DIRECTIONS: Each line of the data must be given back verbatim, with pictures removed.

DATA TO PROCESS:

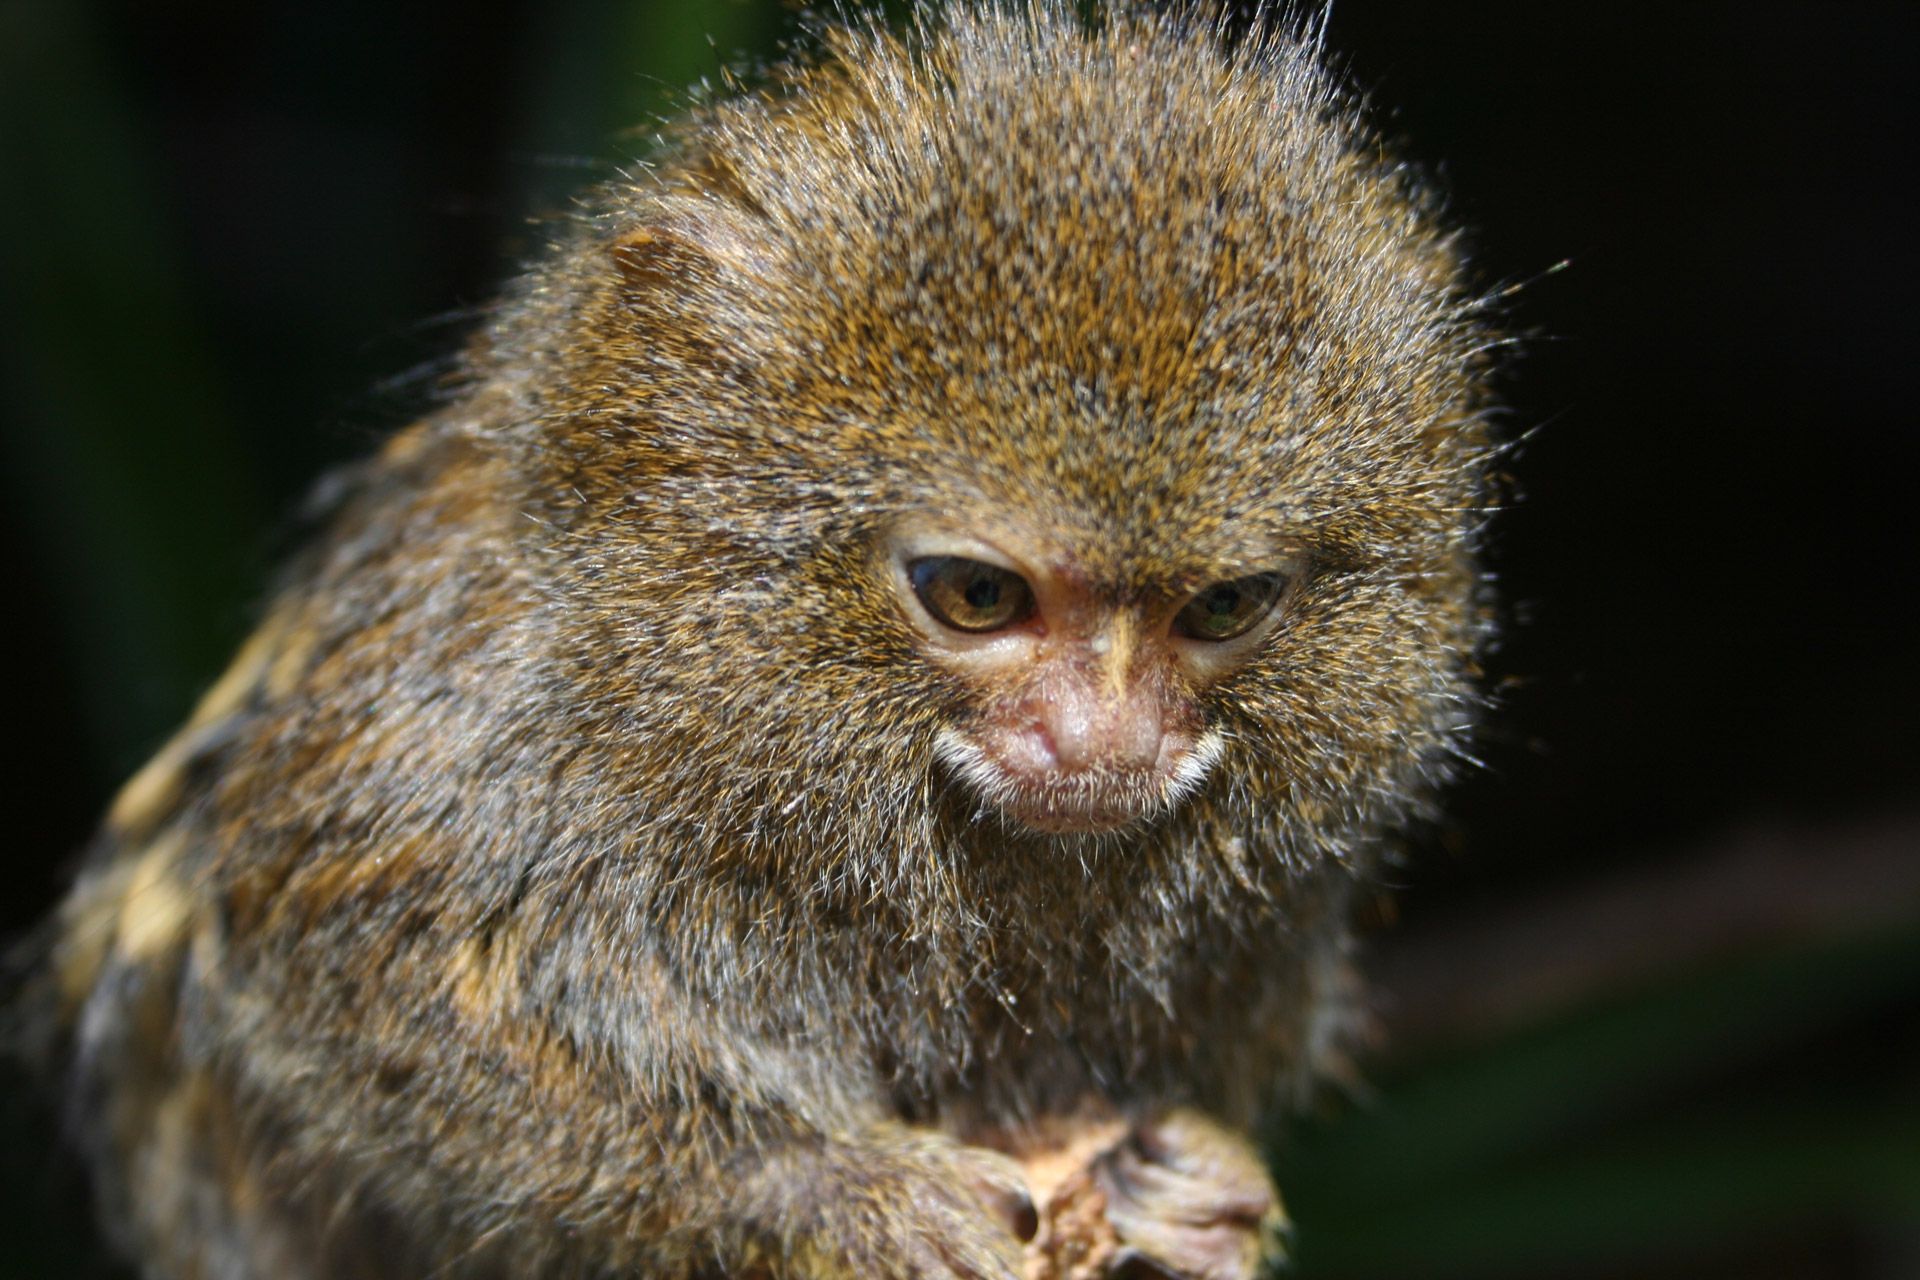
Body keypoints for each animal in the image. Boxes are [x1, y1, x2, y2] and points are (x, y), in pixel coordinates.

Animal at [30, 2, 1497, 1280]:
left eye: (1223, 609)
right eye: (977, 595)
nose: (1104, 740)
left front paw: (1201, 1191)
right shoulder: (464, 717)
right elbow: (344, 966)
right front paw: (824, 1189)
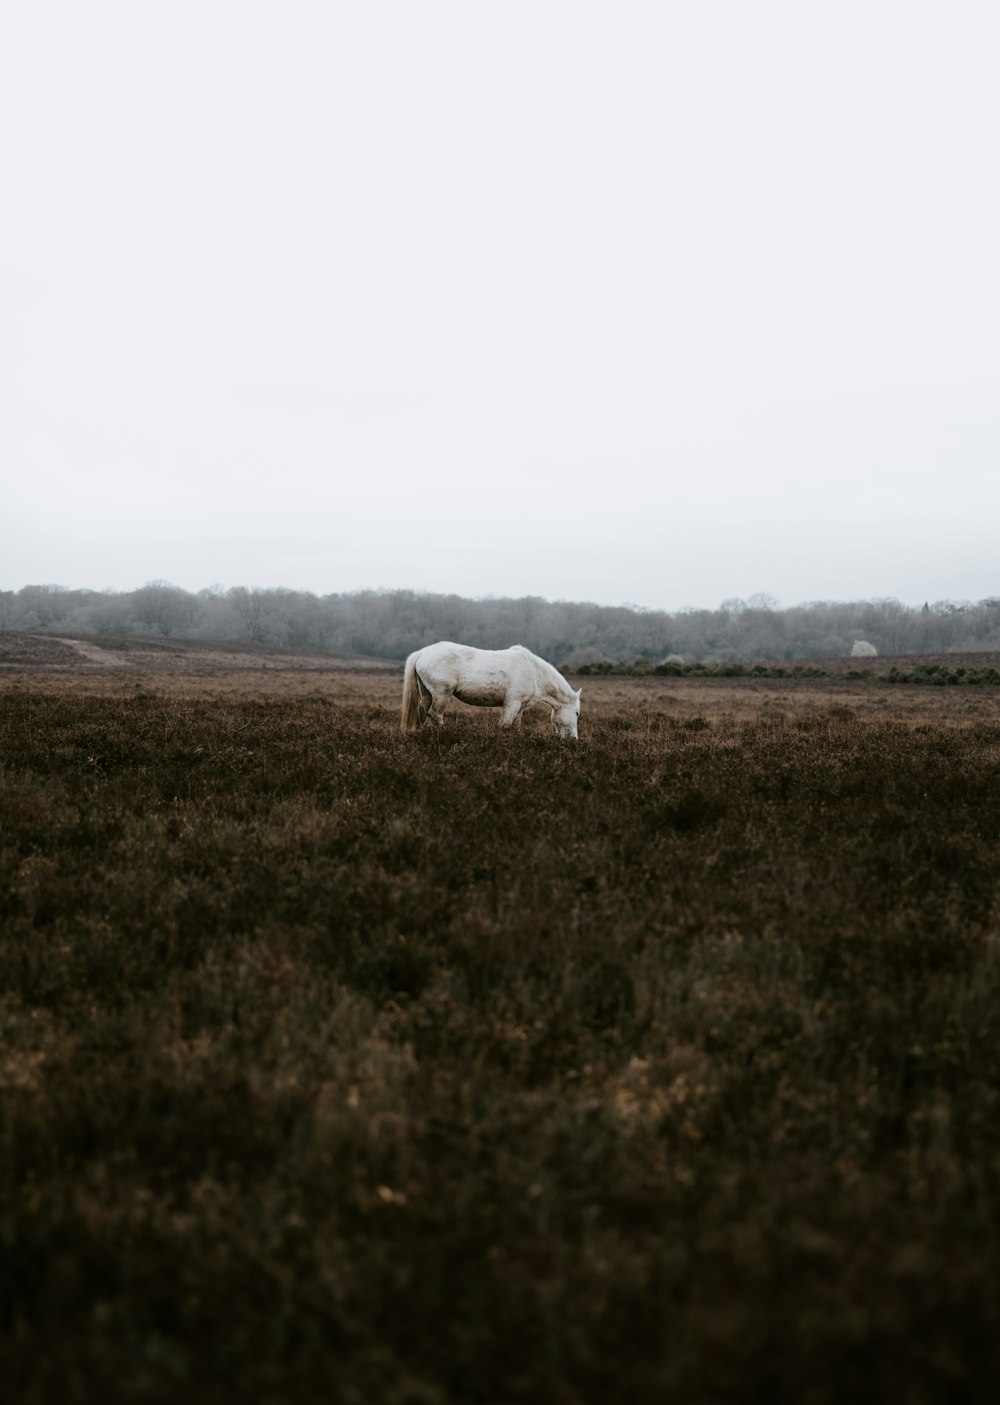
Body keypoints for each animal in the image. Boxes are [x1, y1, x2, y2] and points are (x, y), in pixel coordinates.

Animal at [401, 643, 581, 741]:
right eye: (577, 713)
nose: (573, 739)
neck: (534, 672)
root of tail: (422, 653)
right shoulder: (511, 704)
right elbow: (504, 725)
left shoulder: (520, 708)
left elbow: (515, 726)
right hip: (442, 695)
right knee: (435, 715)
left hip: (427, 694)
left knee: (424, 714)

RESULT OF THIS TASK:
Body keypoints for each animal in the image. Boxes are [x1, y1, x2, y2] and points are (x, y), in pixel coordinates.

Animal at [30, 2, 1497, 1280]:
left eye: (1223, 609)
right eye: (977, 595)
nose: (1104, 740)
left front paw: (1201, 1191)
right shoulder: (464, 717)
right elbow: (344, 966)
right front paw: (824, 1189)
Body keypoints for each animal in the image. Boxes are [x1, y1, x2, y2] and points are (x, y), in pixel coordinates.

Animal at [401, 643, 581, 741]:
right eye: (577, 713)
nose: (573, 739)
neck: (534, 672)
root of tail: (422, 653)
right shoulder: (511, 704)
right elbow: (504, 725)
left shoulder: (520, 708)
left elbow: (515, 726)
right hip: (442, 695)
right knee: (435, 715)
left hip: (427, 694)
left knee: (424, 714)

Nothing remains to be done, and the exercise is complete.